Tasks ->
A: Using the passage on opioid distributors and AmerisourceBergen, answer these:
(i) In what year did Collis take over as CEO?
(ii) According to the company, what share of its sales do opioid-based products make up?
(iii) How much did the foundation report handing out in 2015, its first year of donations?
B: Extend the passage on opioid distributors and AmerisourceBergen, picking up after its last sentence.

━━━━━ Extracted text

More broadly, Collis and other distributors maintain their companies didn't contribute to the opioid epidemic. Four current or former chairmen and CEOs, including Collis, told a House subcommittee as much on May 8. The industry has argued they're not the ones prescribing the medication. Nor are they in charge of setting the quotas for how many opioids can be produced each year – a job that belongs to the DEA.
Rather, the industry holds out that it occupies one facet of a highly regulated supply chain. It is a lucrative one at that. AmerisourceBergen constitutes one of the "Big Three" wholesale distributors – along with McKesson and Cardinal Health – that control the vast majority of the market. Under Collis, who took over as CEO in 2011, the company's annual revenue has nearly doubled, from $80.2 billion to $153.1 billion last year.
Opioid-based products make up less than two percent of its sales, the company says. As both a businessman and a patient himself, Collis has stressed that the company owes a responsibility to people who need those medications for pain. "I've got a back problem that just keeps on occurring," he said on an earnings call in May, "and sometimes opioids are the only things that will help." He has written on LinkedIn that it would be "amoral" for a corporation to stop distributing an FDA-approved therapy.
All three members of the Big Three have trained philanthropy dollars on the opioid epidemic – initiatives they highlighted for Congress back in May. For AmerisourceBergen, its foundation has expanded its reach during Collis' tenure. The first year it made donations, in 2015, it reported handing out $634,325 – and more than a third of that money went to Project Home, Philadelphia's well known anti-poverty nonprofit. The next year, the foundation's grant-making nearly doubled, to $1.13 million, and last year that figure rose to $1.4 million. The charity has nearly $15.9 million in assets, its most recent IRS filing shows.
Former Pennsylvania congressman Jason Altmire, a Democrat from western Pennsylvania, worked as a health-care industry lobbyist for the Pittsburgh-based health-care giant UPMC. Now he is serving on an advisory committee to the AmerisourceBergen Foundation. He said the organization is providing "immediate help to communities."
"I don't see a problem with using your resources now that everyone understands the gravity of the situation – using your resources to help communities address a very serious problem," he said.

━━━━━━━━━━
━━━━━ Information given

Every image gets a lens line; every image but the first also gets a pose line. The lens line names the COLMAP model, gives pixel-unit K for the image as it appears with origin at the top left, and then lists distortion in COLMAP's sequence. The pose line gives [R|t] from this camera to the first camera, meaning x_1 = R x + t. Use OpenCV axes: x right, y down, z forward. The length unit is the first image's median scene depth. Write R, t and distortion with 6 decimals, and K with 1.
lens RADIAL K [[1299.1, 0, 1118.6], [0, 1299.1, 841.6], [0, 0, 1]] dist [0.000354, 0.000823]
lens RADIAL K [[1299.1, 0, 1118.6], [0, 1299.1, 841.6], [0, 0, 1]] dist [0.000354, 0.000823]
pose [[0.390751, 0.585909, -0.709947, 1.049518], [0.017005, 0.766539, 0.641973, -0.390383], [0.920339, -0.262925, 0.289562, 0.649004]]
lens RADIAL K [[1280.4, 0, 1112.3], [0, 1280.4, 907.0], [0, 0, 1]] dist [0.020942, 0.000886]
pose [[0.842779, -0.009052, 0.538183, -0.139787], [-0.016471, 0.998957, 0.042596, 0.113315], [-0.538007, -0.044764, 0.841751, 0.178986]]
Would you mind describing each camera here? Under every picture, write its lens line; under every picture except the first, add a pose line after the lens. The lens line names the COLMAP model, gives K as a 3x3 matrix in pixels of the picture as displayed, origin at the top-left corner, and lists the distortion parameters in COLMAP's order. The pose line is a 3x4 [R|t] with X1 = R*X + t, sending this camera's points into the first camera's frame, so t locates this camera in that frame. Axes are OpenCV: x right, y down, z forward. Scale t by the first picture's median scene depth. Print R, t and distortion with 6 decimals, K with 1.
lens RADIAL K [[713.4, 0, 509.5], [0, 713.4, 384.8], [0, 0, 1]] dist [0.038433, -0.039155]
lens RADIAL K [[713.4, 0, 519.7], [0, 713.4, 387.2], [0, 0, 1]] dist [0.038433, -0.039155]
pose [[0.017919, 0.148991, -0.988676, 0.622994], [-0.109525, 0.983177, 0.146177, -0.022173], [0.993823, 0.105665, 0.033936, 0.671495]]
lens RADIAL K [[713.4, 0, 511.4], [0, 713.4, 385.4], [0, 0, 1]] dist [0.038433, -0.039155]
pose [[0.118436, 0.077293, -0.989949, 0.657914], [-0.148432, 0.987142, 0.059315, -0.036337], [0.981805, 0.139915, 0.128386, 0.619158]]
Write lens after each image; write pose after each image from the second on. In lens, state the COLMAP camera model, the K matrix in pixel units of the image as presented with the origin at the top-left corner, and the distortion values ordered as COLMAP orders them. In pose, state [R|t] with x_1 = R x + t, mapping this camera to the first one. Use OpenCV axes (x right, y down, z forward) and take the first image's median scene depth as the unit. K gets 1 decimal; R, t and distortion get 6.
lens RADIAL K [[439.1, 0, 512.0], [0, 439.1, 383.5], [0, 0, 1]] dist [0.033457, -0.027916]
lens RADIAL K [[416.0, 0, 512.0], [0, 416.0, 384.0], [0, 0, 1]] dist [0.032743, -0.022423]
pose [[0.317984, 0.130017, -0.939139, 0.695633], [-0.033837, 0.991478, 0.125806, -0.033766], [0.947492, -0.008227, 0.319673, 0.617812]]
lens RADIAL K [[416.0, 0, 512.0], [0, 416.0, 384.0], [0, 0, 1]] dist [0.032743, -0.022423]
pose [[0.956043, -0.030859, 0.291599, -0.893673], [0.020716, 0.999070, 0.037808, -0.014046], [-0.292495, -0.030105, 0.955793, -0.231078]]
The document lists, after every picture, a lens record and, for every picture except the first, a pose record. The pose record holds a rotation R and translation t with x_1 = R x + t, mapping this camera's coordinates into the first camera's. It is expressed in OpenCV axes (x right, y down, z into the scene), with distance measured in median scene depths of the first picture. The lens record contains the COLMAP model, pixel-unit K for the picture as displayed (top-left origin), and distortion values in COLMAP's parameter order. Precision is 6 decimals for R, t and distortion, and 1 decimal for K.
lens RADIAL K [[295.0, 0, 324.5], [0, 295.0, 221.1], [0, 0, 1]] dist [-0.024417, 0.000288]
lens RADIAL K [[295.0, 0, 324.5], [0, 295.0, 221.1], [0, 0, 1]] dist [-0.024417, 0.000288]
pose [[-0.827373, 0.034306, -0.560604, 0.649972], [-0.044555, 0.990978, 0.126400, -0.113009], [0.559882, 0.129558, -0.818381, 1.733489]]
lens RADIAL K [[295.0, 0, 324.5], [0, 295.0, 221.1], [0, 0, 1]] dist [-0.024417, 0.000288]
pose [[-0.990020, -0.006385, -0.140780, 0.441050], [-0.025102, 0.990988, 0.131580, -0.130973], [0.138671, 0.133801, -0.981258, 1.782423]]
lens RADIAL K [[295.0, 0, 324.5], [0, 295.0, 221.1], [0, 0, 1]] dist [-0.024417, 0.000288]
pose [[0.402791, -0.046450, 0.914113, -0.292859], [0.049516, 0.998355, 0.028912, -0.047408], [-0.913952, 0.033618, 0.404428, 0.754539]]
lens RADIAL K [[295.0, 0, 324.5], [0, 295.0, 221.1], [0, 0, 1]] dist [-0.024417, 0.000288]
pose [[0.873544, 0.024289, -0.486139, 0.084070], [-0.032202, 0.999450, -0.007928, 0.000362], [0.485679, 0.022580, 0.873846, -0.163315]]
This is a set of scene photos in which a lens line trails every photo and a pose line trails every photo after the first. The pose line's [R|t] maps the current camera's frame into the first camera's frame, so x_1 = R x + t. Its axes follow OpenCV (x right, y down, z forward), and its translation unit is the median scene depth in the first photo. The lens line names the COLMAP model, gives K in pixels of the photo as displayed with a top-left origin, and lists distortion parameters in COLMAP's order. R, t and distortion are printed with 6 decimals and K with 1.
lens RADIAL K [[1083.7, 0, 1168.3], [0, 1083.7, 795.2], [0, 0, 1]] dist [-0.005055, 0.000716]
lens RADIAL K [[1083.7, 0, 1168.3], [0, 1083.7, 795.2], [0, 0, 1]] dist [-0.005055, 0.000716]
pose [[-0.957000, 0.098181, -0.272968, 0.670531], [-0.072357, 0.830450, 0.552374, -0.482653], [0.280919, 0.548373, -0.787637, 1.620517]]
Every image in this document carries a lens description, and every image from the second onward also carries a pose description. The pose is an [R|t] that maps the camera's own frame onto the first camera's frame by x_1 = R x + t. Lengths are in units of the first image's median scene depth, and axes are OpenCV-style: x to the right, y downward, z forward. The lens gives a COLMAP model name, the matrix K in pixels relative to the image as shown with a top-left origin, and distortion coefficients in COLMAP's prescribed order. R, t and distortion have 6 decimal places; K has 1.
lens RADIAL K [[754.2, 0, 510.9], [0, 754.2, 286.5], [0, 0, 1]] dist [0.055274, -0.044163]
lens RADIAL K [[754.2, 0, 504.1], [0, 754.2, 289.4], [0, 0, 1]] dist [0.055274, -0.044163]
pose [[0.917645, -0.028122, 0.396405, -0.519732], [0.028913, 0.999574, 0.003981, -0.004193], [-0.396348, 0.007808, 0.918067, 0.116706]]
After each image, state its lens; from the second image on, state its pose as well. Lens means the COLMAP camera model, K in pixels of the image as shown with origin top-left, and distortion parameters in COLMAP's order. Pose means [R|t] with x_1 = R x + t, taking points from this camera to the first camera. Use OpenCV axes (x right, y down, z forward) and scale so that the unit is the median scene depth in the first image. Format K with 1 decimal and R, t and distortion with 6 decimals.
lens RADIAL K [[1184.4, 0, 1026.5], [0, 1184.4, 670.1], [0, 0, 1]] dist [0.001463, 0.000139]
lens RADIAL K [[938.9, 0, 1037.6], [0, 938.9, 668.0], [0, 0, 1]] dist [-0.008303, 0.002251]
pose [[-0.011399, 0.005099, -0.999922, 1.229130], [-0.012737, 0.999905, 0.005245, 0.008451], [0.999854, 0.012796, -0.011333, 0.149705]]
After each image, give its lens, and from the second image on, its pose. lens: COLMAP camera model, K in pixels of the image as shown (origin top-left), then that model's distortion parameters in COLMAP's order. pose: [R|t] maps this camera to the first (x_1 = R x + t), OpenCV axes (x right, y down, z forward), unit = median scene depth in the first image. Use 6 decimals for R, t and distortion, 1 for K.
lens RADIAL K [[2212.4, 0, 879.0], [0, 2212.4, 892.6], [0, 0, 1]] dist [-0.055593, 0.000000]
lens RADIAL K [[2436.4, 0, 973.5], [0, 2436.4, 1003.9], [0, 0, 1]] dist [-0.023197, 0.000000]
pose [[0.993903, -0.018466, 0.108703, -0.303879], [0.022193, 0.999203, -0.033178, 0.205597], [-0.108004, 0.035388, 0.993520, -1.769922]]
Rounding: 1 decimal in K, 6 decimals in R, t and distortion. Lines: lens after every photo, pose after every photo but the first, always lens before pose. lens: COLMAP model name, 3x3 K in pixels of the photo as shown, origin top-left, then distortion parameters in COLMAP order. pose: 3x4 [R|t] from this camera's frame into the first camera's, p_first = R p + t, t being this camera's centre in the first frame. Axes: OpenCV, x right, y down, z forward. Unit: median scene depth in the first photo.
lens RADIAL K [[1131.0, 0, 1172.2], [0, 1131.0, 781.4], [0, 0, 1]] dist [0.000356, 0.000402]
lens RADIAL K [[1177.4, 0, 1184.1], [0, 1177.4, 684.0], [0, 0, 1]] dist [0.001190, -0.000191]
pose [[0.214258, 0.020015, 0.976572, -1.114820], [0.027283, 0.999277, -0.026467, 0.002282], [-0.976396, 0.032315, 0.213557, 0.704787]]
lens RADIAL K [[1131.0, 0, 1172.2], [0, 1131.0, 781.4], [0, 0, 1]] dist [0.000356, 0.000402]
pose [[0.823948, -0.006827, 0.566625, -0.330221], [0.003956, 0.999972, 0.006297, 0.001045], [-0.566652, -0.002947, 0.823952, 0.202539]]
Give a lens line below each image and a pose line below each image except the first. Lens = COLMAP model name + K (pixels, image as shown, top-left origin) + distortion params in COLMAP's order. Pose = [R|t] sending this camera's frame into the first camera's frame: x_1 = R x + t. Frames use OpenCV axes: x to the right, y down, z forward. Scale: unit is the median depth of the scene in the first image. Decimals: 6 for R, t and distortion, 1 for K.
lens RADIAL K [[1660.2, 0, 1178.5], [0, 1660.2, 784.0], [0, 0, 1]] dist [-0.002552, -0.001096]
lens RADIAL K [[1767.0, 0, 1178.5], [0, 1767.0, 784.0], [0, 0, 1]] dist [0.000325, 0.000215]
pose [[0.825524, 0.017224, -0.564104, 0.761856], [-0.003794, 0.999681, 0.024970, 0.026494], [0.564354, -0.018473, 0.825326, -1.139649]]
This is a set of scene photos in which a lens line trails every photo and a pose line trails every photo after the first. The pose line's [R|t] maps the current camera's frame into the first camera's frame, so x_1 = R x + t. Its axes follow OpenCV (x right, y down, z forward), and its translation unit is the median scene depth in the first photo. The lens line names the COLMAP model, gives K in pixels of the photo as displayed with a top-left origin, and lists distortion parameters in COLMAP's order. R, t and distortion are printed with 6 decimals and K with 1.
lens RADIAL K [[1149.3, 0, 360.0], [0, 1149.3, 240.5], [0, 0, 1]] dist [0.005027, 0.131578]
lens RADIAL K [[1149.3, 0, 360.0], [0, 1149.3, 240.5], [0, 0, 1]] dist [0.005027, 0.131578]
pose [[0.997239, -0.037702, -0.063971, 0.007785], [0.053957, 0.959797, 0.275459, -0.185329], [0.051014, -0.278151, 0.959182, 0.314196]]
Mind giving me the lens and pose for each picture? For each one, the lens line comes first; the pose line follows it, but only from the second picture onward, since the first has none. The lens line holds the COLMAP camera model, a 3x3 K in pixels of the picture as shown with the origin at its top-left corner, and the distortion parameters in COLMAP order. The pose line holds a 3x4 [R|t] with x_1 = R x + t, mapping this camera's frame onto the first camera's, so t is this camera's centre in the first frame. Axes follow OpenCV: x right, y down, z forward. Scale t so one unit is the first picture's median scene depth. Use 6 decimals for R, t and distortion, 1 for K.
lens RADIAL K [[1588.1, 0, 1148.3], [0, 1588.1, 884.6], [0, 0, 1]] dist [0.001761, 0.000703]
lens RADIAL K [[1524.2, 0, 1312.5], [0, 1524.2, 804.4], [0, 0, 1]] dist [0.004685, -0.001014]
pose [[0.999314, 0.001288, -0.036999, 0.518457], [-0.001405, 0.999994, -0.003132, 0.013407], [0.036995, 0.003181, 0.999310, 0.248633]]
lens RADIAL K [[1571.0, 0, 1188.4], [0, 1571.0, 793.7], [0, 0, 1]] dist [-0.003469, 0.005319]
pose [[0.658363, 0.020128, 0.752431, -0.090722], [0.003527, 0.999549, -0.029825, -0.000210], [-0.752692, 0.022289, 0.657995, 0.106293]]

━━━━━━━━━━

Answers by item ->
A:
(i) 2011
(ii) Less than two percent
(iii) $634,325

B:
Greg Williams heard about another one of the foundation's grant programs recently – when the charity invited him to consider applying. Williams has spent the past 17 years in recovery from addiction. "I got hooked on OxyContin when I was 17, and it took me down very fast," he said. He produced a documentary – The Anonymous People – about others recovering from addiction, too.
This past spring, his group joined with the Fed Up! Coalition to start an advocacy campaign called "Billions Not Millions." It argues that any settlement to the opioid litigation should be big enough to pay for long-term treatment, public health services, and other remedies. About 75 supporters rallied in front of the Cleveland courthouse, now home to so many of the lawsuits, on a cold morning in May.
Williams' solicitation from the AmerisourceBergen Foundation – addressed "Dear Facing Addiction" – showed up in his inbox on June 25. The email commended his group's work, and outlined a program for grants up to $100,000, to work on "innovative and constructive solutions to the opioid epidemic."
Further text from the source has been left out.